Before I could reach for the abandoned firearm, the sound of another automatic weapon being loaded rang out. A helmeted goon hopped from the helicopter and circled to my right.

The older Lambert did nothing as he watched my hand retreat from its deadly objective. He wasn’t the type of man who’d shiver at the sight of a small girl holding a gun. Calvin and his entourage remained safe as long as his powerful underling hovered nearby to shield them.

“That’s not a good idea, my dear,” he said. “I’d advise you to leave it be. Let us talk like civilized people. For now.”

Brannon groaned. “Do what he says.”

He tried to apply pressure to his wound, but it wasn’t enough to stop the steady gush of blood soaking his pant leg and the floor.

I wished the bullet hit me instead. That would’ve given me the opportunity to evaluate the damage I’d take from a hail of gunfire if I launched an assault.

The evil gray-haired man triumphed. For the time being, we were at his mercy.

“Please,” said Brannon.

His green eyes pleaded with me to do what he asked. Just this once.

“I’ll be okay.” His look hardened as it moved from me to Calvin. “What do you want? Leave her alone.”

“To chat. With Miss Roads. As I said.”

“I have nothing to say to you!” I shouted.

Undeterred, he continued as jovially as though I’d complimented the clean lines of his tailored jacket.

“Then you may listen to what I have to say. You’re very important, Holly. May I call you that?” He didn’t wait for my reply. “It’s crucial that you know how much. If you could bear with me for a few moments, I will explain.”

The choices he left me with stalled my free will. I held my ground as he grinned and took a deep breath to begin.

Brannon told me before that he didn’t believe supervillains liked to give grand speeches. As soon as Calvin Lambert puffed his chest, I knew our enemy was cut from a different cloth.

His dark presence oozed like ink to blot out the bright sun as his one-man show commenced. “You see, I am the leader of a humble organization of likeminded individuals operating deep within the Department of Defense—hiding in plain sight amongst those we seek to dismantle. We call ourselves Titan, the same as those great beings who created the gods of Olympus to rule the heedless masses. And we want what’s best for humanity.”

“Somehow, I doubt that,” Brannon muttered, his face growing white.

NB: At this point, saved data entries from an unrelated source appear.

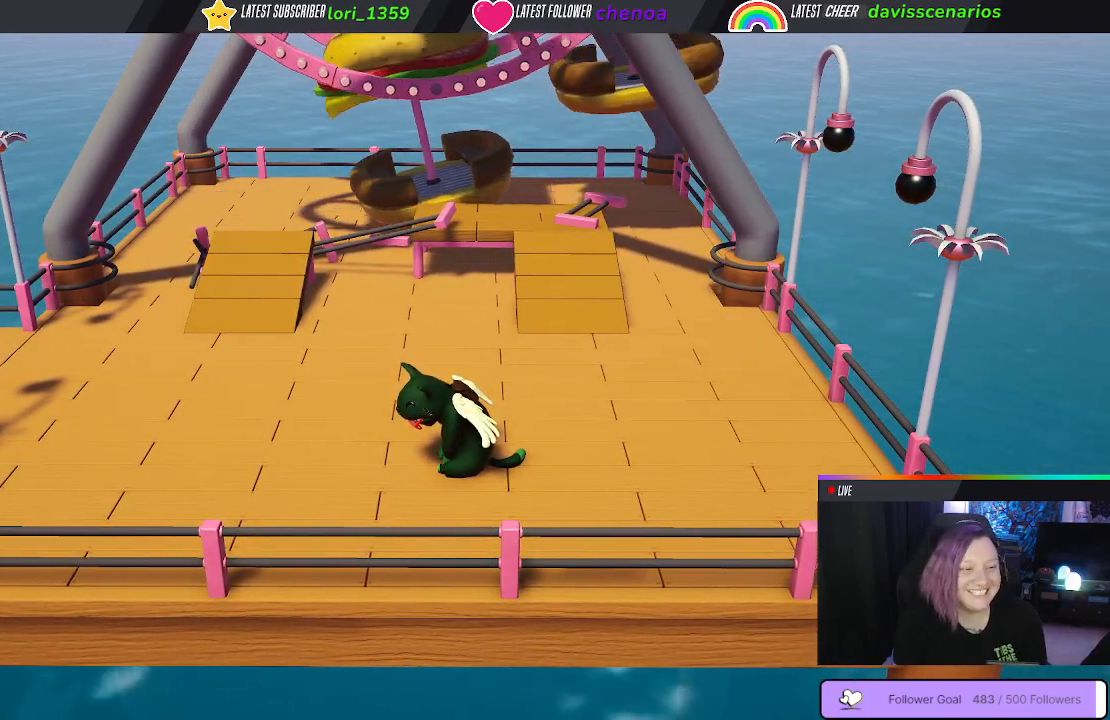
{"buttons": ["A"], "left_stick": "center", "right_stick": "center", "events": []}
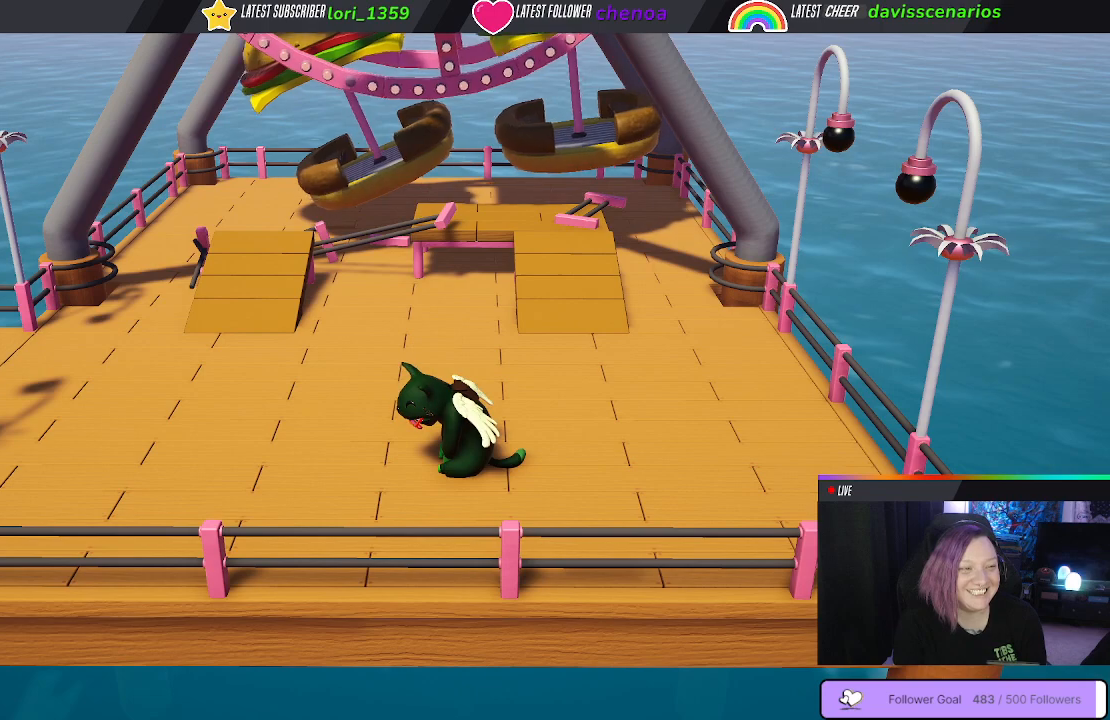
{"buttons": ["A"], "left_stick": "center", "right_stick": "center", "events": []}
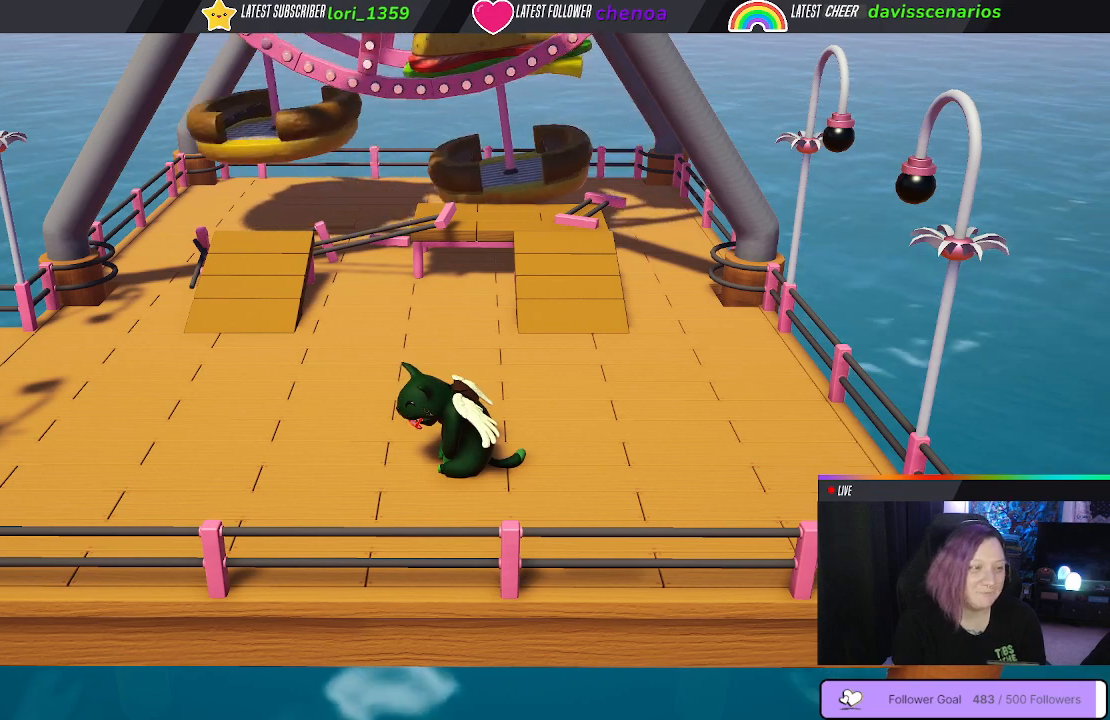
{"buttons": ["A"], "left_stick": "center", "right_stick": "center", "events": []}
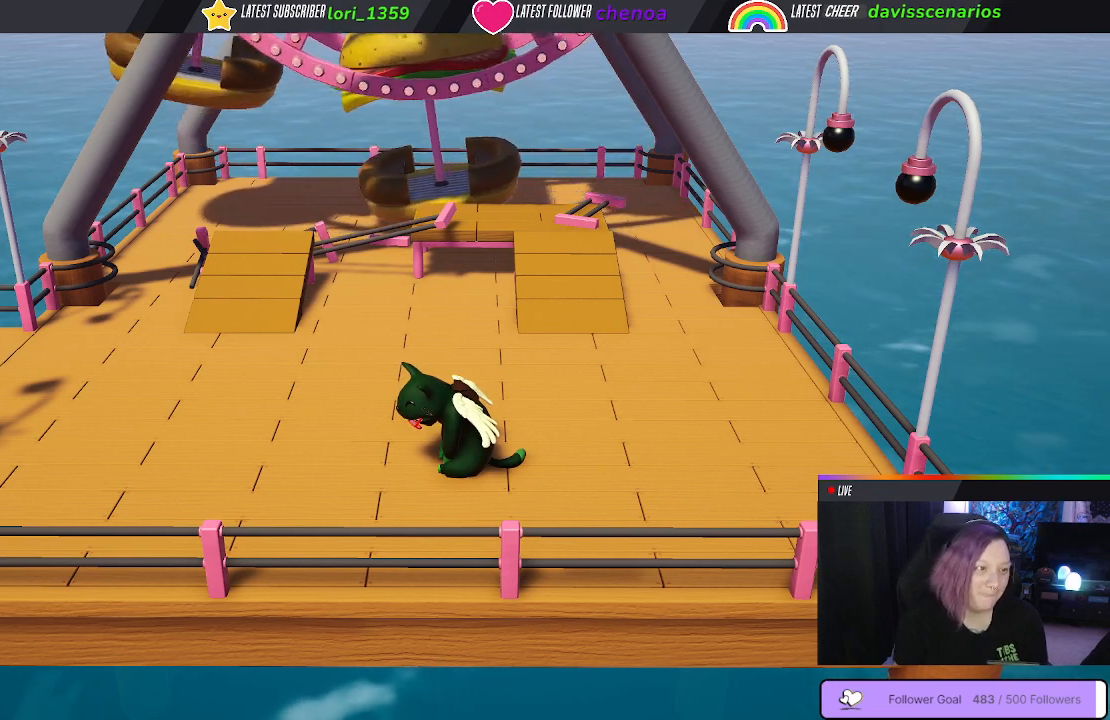
{"buttons": ["A"], "left_stick": "center", "right_stick": "center", "events": []}
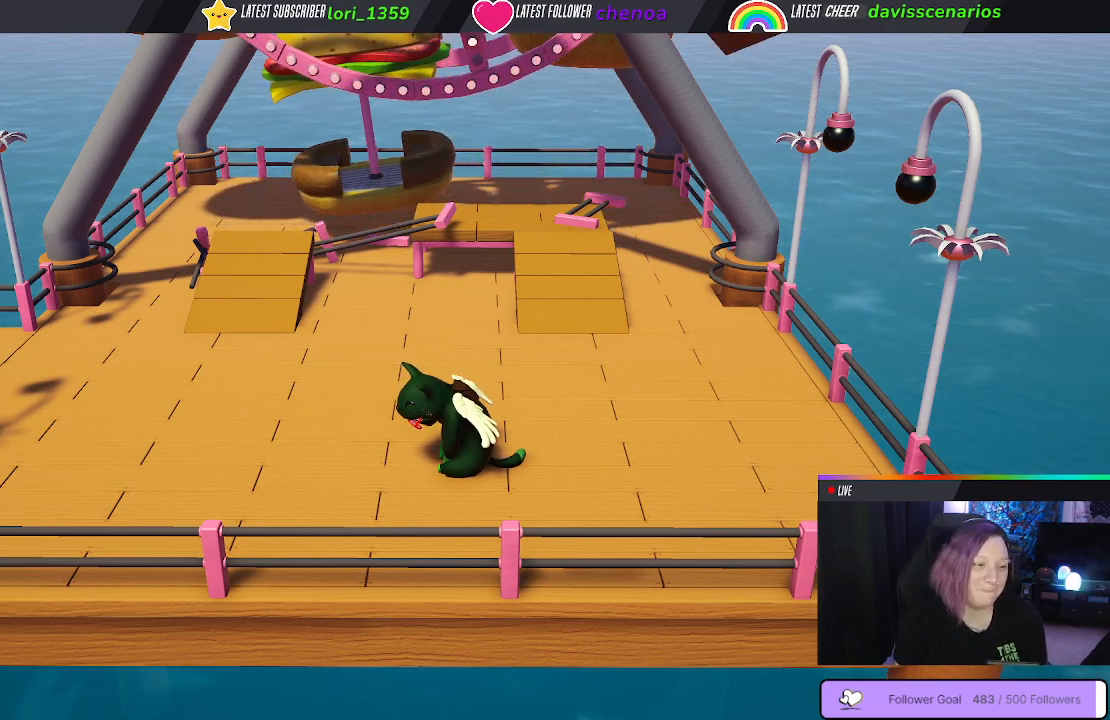
{"buttons": ["A"], "left_stick": "center", "right_stick": "center", "events": []}
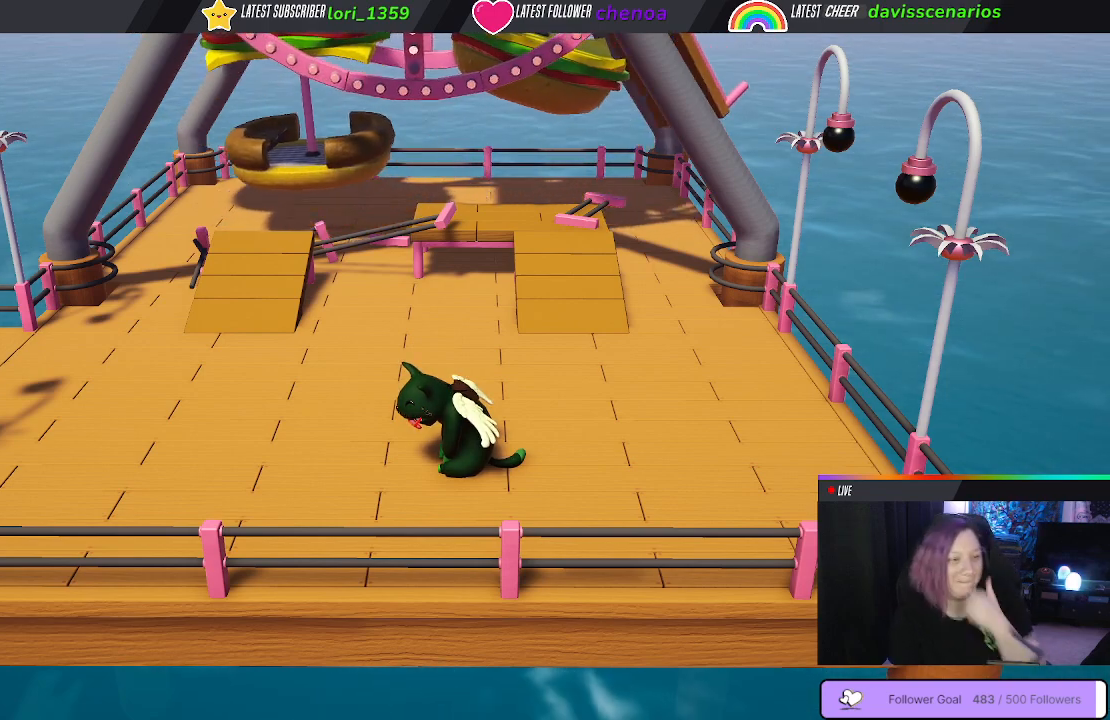
{"buttons": ["A"], "left_stick": "center", "right_stick": "center", "events": []}
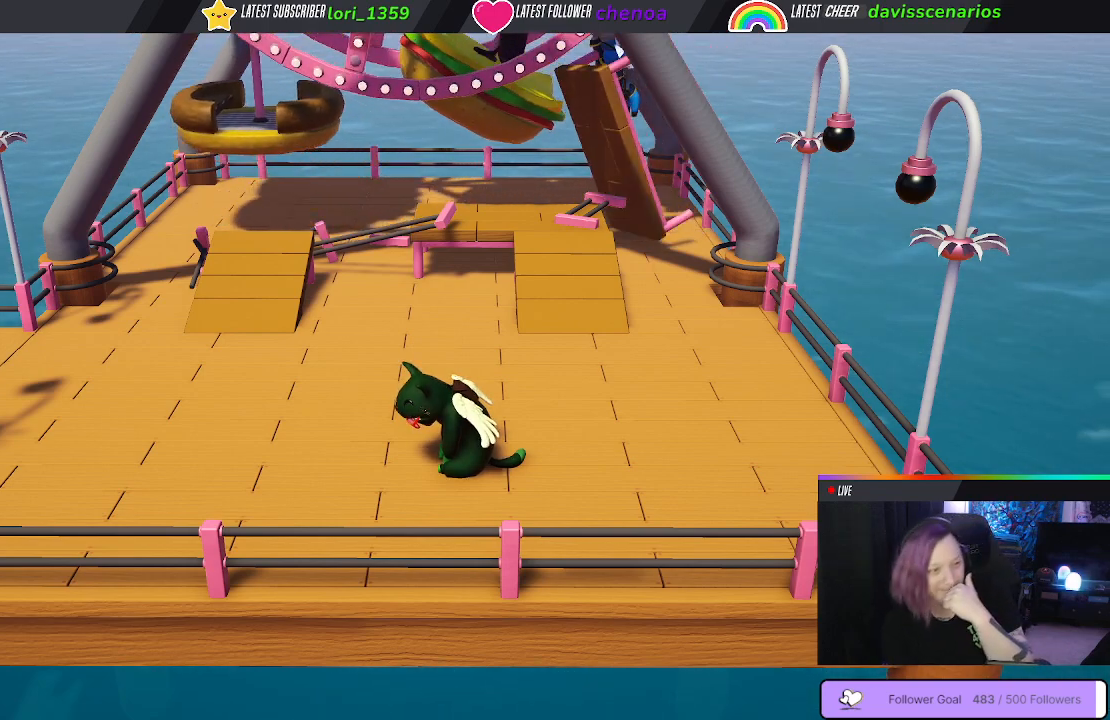
{"buttons": ["A"], "left_stick": "center", "right_stick": "center", "events": []}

“You should save your strength, agent,” said Calvin. “Your comments aren’t needed.”

“You’re in charge right now. We get it,” I said. “Just get to the point.”

Our adversary frowned when he realized his careful words went unappreciated.

I glanced back at Kyle—who listened with rapturous awe. His mouth hung open even wider than before.

His father let out an agitated huff.

“Very well. If you insist upon a quick and tasteless elucidation, then so be it. You’ll learn all you need to in due course. Suffice it to say that we are amassing an army across the globe. It is a monumental task, but one undertaken with love and the utmost care to ensure the longevity of the human race. Mortals with no special talents allotted by birth—or magnified by science—can no longer be allowed to govern themselves. They will continue on the path of destruction they’ve chosen, proliferating endless wars in a dance of deaths dealt in fear and retribution, until a mitigating body seizes power. Titan is that force for good. For years, we have endeavored to collect and enhance superhuman soldiers to help us realize our goal. We aim to restore peace on Earth.”

“To sum it up,” I said bitterly, “you want to take over the world.”

Calvin’s thin lips gave way to another sly smile. A bemused expression crawled across his wrinkled features, like a child trying to conceal the brilliant placement of a mean April Fool’s Day joke.

“I suppose you might see it that way,” he said. “Although that is putting it rather crassly.”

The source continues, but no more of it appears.